Als Promoter arbeiten

Der Promoter-Job gehört zu den beliebtesten Nebentätigkeiten, denn er bringt eine gute Bezahlung mit sich, ist abwechslungsreich und wird vorzugsweise am Wochenende gebucht. Für Promotion-Einsätze werden bis zu 15 Euro pro Stunde gezahlt. Es ist in der Regel keine Vorbildung notwendig, es sei denn, der Einsatz ist mit einer gezielten Beratung oder einer Produkt-Demonstration verbunden. Aber auch in diese Formen kann man sich relativ schnell einarbeiten. Viele Promoter erwerben im Laufe ihrer Einsätze sogar recht professionelle Fähigkeiten, da der ständige Kontakt mit Menschen unter wechselnden Umfeldbedingungen natürlich auch Erfahrungen und Kenntnisse verschafft. Wichtig sind in jedem Fall die Kontaktfreudigkeit und das kommunikative Vermögen des Promoters sowie seine sympathische Erscheinung. Zeigen Promoter die entsprechende Einsatzfreude über die gesamte Dauer ihres Einsatzes, werden sie auch gern für die nächste Aktion wieder gebucht.

Tätigkeit im Auftrag

Warum jeder Auftraggeber so hohen Wert auf das Kommunikationstalent und die angenehme menschliche Wirkung der Promoter legt, wird schon aus der Mehrfachbedeutung des Begriffs Promotion im Marketing deutlich. Er bezeichnet zum einen generell die Kommunikationspolitik eines Anbieters oder einer Marke, zum anderen bedeutet Promotion auch immer personengebundene Werbung. Entweder gilt diese Werbung einem Menschen (z.B. einem Künstler), oder sie wird von Menschen im Direktkontakt übermittelt. Promoter repräsentieren im Rahmen ihres Einsatzes den Auftraggeber, das Produkt oder die Leistung, für die sie werben. Dabei ist es nicht mit der Verteilung des jeweiligen Werbemittels oder dem Aufdruck auf dem T-Shirt getan – vom Promoter erwartet der Auftraggeber noch eine nachdrückliche persönliche Wirkung. Denn die ist das ausschlaggebende Moment im Direktmarketing. Die potenziellen Kunden verbinden dann mit dem Angebot nicht nur einen bestimmten Nutzen oder eine Leistung, sondern auch einen emotionalen Kontakt. Deshalb müssen sich Promoter auch mit den von ihnen beworbenen Produkten oder Inhalten identifizieren können.

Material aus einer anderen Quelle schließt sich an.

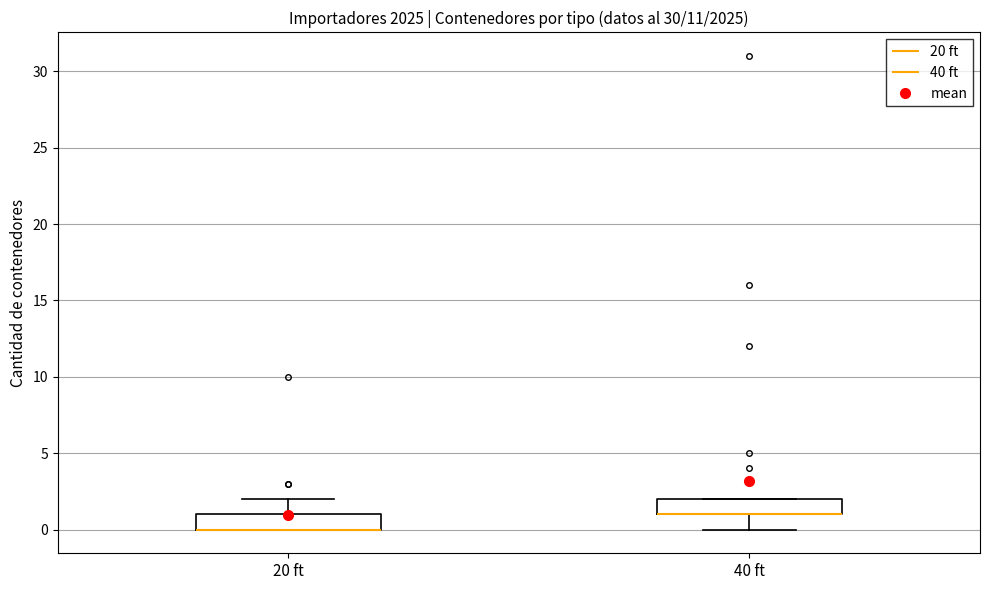

Reading left to right, transcribe this box plot: for each box, give where its median line is, the range the box spans, and where its two whiskers end, as read against the y-axis. The values are not printed on the chart, so give them approximately, as read against the axis.

20 ft: median 0 (drawn on the box's lower edge), box 0 to 1, whiskers 0 to 2
40 ft: median 1 (drawn on the box's lower edge), box 1 to 2, whiskers 0 to 2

Einsatzfelder von Promotern

Die Themen, die Promoter bewerben, sind so vielfältig wie das Wirtschaftsleben oder die Ziele von Organisationen, die auf diese Weise die Öffentlichkeit suchen. Am häufigsten verteilen Promoter Werbematerial im öffentlichen Raum oder auf Privatflächen. Für letzteres braucht der Auftraggeber die Zustimmung des Besitzers oder Verwalters, z.B. in Einkaufzentren oder auf Veranstaltungen. Das ist auch der Grund, warum Promoter mit Veranstaltungsangeboten sich meist im öffentlichen Raum vor einer Location mit ähnlicher Zielgruppe aufhalten. Sie treffen so auf Interessenten für ihr eigenes Produkt, ohne sich auf das Areal des Konkurrenten begeben zu müssen. Andererseits zahlen viele Anbieter aber auch bereitwillig eine Miete für einen Standplatz in einem Bereich, in dem sie genau die Zielgruppe erreichen, auf die ihre Werbung ausgelegt ist. Die Promoter bewegen sich in genau den Bereichen, die der Auftraggeber für sie festlegt.
Beliebt als Promotionsbereiche sind zudem stark frequentierte urbane Plätze, Verkehrsknotenpunkte und sogar Kreuzungen mit langem Rückstau. Im öffentlichen Raum dürfen Promoter ohne Genehmigung aktiv sein, da sie keinen Verkauf durchführen. Promotionsaktionen werden meist gestartet, wenn ein Produkt neu auf den Markt kommt, beim Relaunch von Marken, wenn ein Sonderverkauf ansteht oder beispielsweise eine Gaststätte eröffnet wird.

Die Dauer des Einsatzes beläuft sich meist auf mehrere Stunden. Bei Veranstaltungen und Volksfesten kann sie auch schon einmal den ganzen Tag ausmachen. Dafür sind Pauschalen von 150 Euro keine Seltenheit. Promoter-Jobs gibt es bei auf Direktmarketing spezialisierten Agenturen.